Migrants being rescued by the Aquarius
Migrants being rescued by the Aquarius | © Karpov / SOS Mediterranee

The head of the European Union’s border agency said Spain could become the new main entry point for migrants into Europe.

The director of the European Border and Coast Guard Agency, Frontex, Fabrice Leggeri warned in an interview that Spain could become the next migration hotspot in the European Union.
“If you ask me what is my current biggest worry, I would say Spain,” Leggeri told German newspaper Welt am Sonntag in an interview published on Sunday.
Numbers of migrants making the sometimes perilous crossing between Morocco and Spain across the Strait of Gibraltar have been on the rise.

Migrants are arriving across the Strait of Gibraltar, which separates Spain and Morocco

In June alone, over 6,000 migrants crossed into Spain, more than Italy and Greece combined. “If the numbers keep rising as they are now, then this route will become the most significant,” Leggeri said.
Spain hit the headlines in June when the country’s new Prime Minister, Pedro Sánchez, agreed to welcome the rescue ship Aquarius, which was carrying 630 migrants rescued off the coast of Libya.
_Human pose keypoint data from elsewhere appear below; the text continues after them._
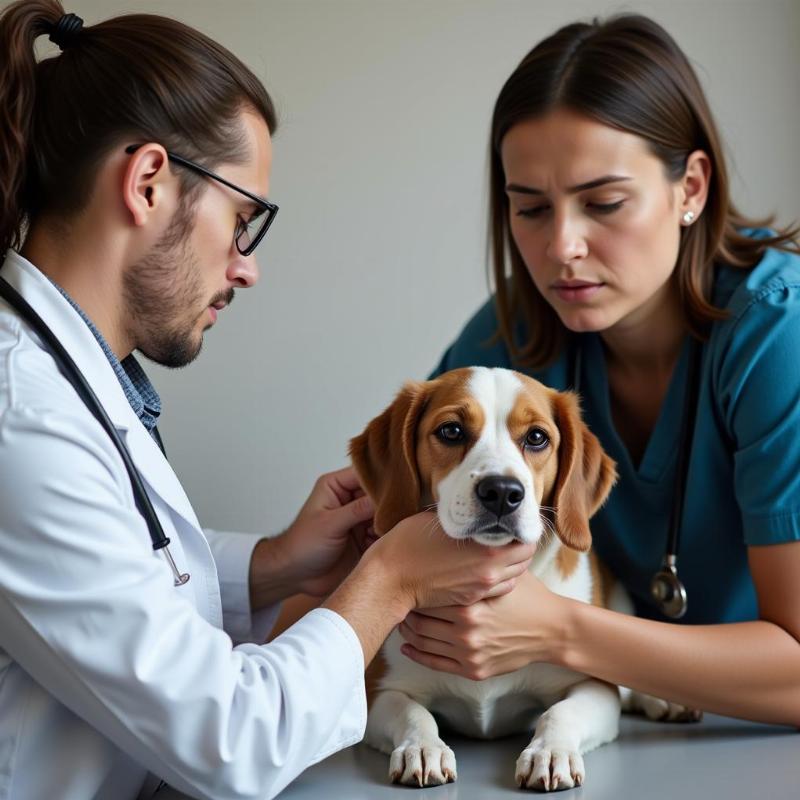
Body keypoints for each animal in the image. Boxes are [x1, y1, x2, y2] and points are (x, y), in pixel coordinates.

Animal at [350, 368, 700, 792]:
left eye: (536, 437)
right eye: (451, 431)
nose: (502, 491)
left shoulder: (593, 687)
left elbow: (561, 712)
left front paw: (550, 752)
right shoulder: (378, 692)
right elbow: (414, 714)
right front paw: (422, 746)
The boat was refused permission to dock in both Italy and Malta, highlighting the increasingly strained issue of migration in frontline EU countries.
Last week, the ship Open Arms, carrying 60 migrants, arrived in Spain after also being rejected entry to both Italy and Malta.

Migrants being rescued by the Aquarius

EU measures

Sánchez attended his first EU meeting at the end of June, during which he urged an EU-wide solution to the migrant crisis.
Talks lasted into the early morning of June 29 and produced a tentative agreement that will see migrant centers set up in EU countries that volunteer to house them.
The centers, which will likely be set up in frontline EU countries such as Spain, will be funded and run by the EU.